Aim of the task =
The listing that follows should be copied in full and exactly, with no pictures.

Raw data =
========================

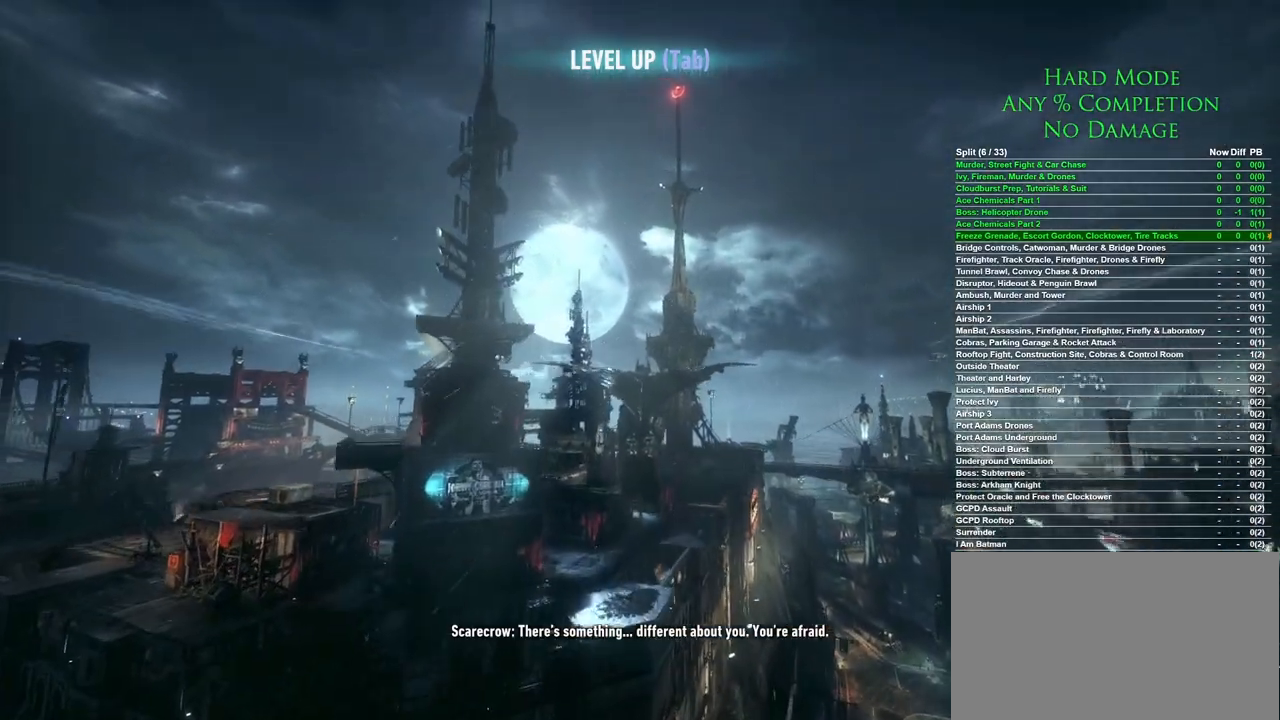
{"keys": ["space"], "mouse": [], "events": []}
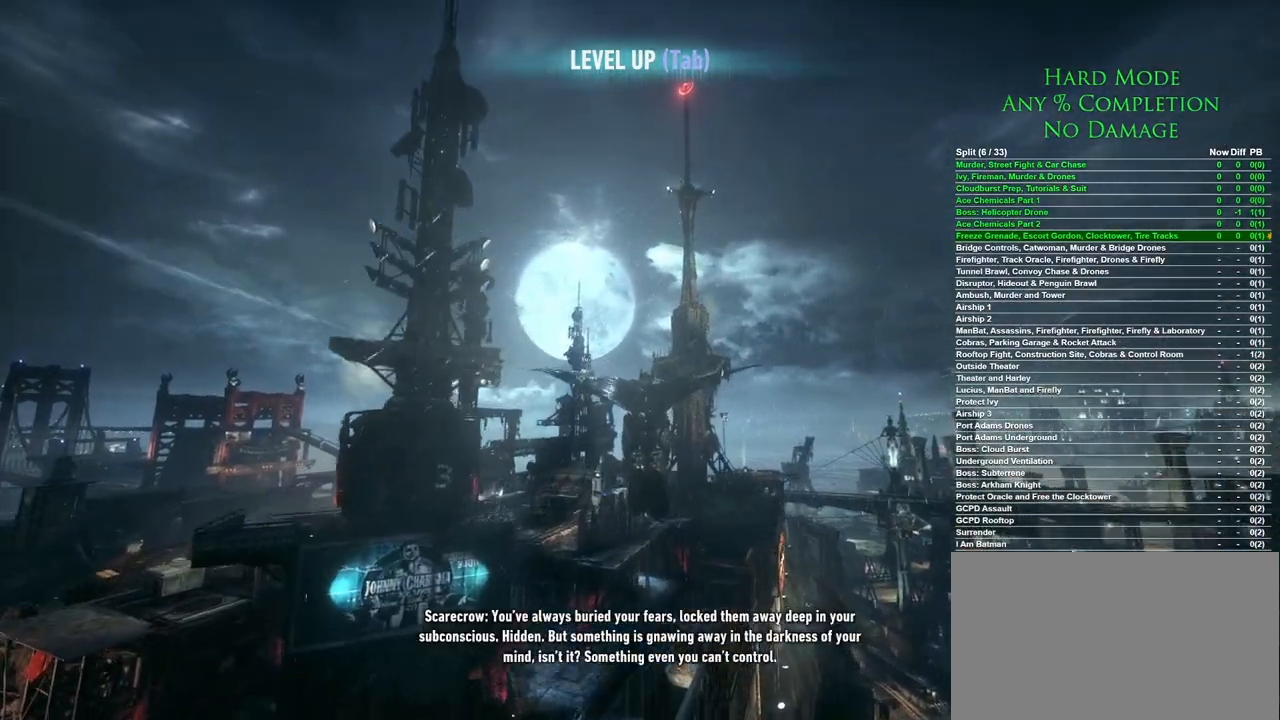
{"keys": ["space"], "mouse": [], "events": []}
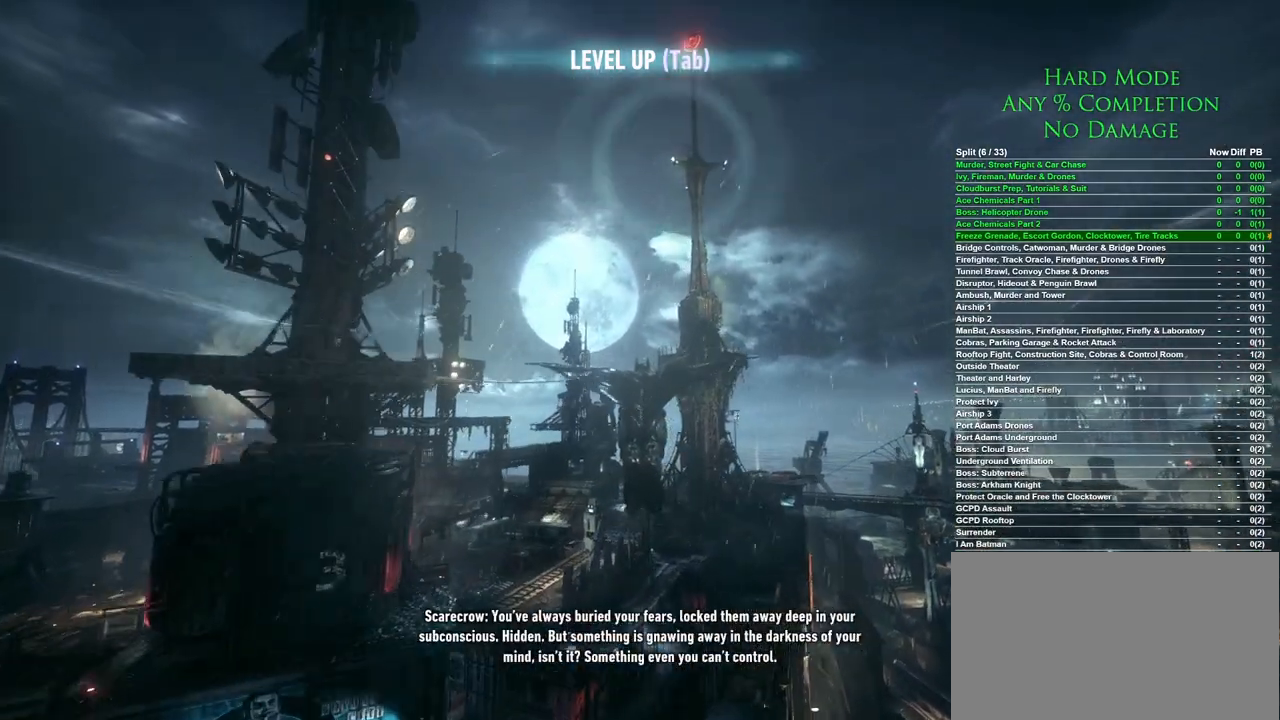
{"keys": ["space"], "mouse": [], "events": []}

========================

Answer space =
{"keys": ["space"], "mouse": [], "events": []}
{"keys": ["space"], "mouse": [], "events": []}
{"keys": ["space"], "mouse": [], "events": []}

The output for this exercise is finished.